The text renderer now uses the pure Fortran fortplot_truetype implementation
for table parsing, outline extraction, curve flattening, and bitmap
rasterization. The old stb_truetype C wrapper has been removed from the
library build.
Benchmark date: 2026-04-09
Machine: - Linux 6.19.10-1-cachyos x86_64 - AMD Ryzen 9 5950X 16-Core Processor - GNU Fortran (GCC) 15.2.1 - GCC 15.2.1 for the reference C build
Workload:
- Font: /usr/share/fonts/TTF/DejaVuSans.ttf
- Printable ASCII codepoints 33:126
- Sizes: 16, 24, 32 px
- Iterations: 200
- Total glyph renders: 56,400
- Total bitmap pixels processed: 9,411,200
Release-build timings:
Fortran runs (ms): 136.000, 138.000, 143.000, 145.000, 143.000
C reference runs (ms): 108.926, 107.568, 108.967, 105.345, 105.887
Fortran median: 143.000 ms
C reference median: 107.568 ms
Ratio: 1.329x
Delta: 32.9% slower than the C reference
The earlier much larger gap came from comparing the Fortran path through
fpm run default debug settings rather than comparing optimized binaries.

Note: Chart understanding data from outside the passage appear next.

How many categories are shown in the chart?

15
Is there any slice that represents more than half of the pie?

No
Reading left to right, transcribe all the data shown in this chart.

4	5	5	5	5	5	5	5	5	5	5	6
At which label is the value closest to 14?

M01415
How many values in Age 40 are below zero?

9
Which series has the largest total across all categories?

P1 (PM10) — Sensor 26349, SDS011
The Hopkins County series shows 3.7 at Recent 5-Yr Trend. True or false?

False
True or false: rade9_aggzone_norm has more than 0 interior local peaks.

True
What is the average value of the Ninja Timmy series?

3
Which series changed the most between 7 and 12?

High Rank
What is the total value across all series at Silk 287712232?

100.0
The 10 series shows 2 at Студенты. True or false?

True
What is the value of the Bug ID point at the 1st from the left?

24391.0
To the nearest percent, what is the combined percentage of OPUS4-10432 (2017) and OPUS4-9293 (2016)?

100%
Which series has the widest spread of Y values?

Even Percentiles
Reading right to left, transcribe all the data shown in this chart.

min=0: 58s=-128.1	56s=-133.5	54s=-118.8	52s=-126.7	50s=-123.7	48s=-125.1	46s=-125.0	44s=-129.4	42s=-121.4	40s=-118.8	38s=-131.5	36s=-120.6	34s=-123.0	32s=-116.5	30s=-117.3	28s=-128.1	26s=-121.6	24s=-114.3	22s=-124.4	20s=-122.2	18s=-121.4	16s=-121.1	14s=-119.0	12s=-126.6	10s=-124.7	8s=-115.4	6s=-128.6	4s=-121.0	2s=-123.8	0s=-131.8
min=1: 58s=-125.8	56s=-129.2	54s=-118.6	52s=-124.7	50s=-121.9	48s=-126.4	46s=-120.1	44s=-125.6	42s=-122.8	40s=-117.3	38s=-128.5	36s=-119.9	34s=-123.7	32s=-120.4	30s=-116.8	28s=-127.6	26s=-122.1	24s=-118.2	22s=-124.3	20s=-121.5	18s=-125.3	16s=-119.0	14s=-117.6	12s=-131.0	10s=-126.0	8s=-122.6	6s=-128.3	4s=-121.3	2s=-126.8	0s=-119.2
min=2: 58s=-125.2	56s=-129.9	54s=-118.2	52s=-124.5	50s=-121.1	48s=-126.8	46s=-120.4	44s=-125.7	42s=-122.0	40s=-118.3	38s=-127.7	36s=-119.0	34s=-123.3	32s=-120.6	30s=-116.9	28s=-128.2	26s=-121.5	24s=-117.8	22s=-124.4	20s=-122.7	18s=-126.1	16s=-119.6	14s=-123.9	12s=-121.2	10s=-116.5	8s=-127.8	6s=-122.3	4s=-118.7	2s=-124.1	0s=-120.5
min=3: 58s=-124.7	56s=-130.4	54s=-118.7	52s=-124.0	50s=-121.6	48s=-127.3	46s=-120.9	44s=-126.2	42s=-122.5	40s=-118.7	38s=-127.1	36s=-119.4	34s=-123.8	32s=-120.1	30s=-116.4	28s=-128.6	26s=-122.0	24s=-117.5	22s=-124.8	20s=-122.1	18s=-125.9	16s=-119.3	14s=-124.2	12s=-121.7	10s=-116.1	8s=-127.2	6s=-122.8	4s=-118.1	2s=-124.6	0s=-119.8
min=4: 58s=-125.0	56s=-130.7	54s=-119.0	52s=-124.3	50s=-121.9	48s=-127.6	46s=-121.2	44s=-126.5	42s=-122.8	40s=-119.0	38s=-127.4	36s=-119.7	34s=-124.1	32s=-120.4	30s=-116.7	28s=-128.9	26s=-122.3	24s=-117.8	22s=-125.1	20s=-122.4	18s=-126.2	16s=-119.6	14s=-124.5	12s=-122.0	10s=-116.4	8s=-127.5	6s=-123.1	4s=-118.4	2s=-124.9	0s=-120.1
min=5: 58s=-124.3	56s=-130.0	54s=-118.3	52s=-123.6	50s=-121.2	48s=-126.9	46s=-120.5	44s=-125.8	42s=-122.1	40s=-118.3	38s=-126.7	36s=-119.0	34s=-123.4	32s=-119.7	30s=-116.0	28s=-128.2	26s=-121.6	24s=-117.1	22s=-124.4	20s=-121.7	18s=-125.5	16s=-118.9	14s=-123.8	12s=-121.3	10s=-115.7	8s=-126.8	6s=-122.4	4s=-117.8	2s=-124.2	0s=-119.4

perf record -F 199 -g on the release benchmark showed the primary hotspot in
the scan-conversion path:
61.2% __fortplot_tt_rasterizer_MOD_tt_rasterize
6.7% __fortplot_tt_binary_MOD_tt_byte
5.8% __fortplot_tt_rasterizer_MOD_handle_clipped_edge
5.8% __fortplot_tt_curves_MOD_tt_flatten_curves
The low-hanging fix was to remove default field initializers from the hot-path derived types used for edges, active edges, points, and vertices. Those initializers forced whole-array zeroing on every allocation in glyph rendering even though the code overwrote those values immediately.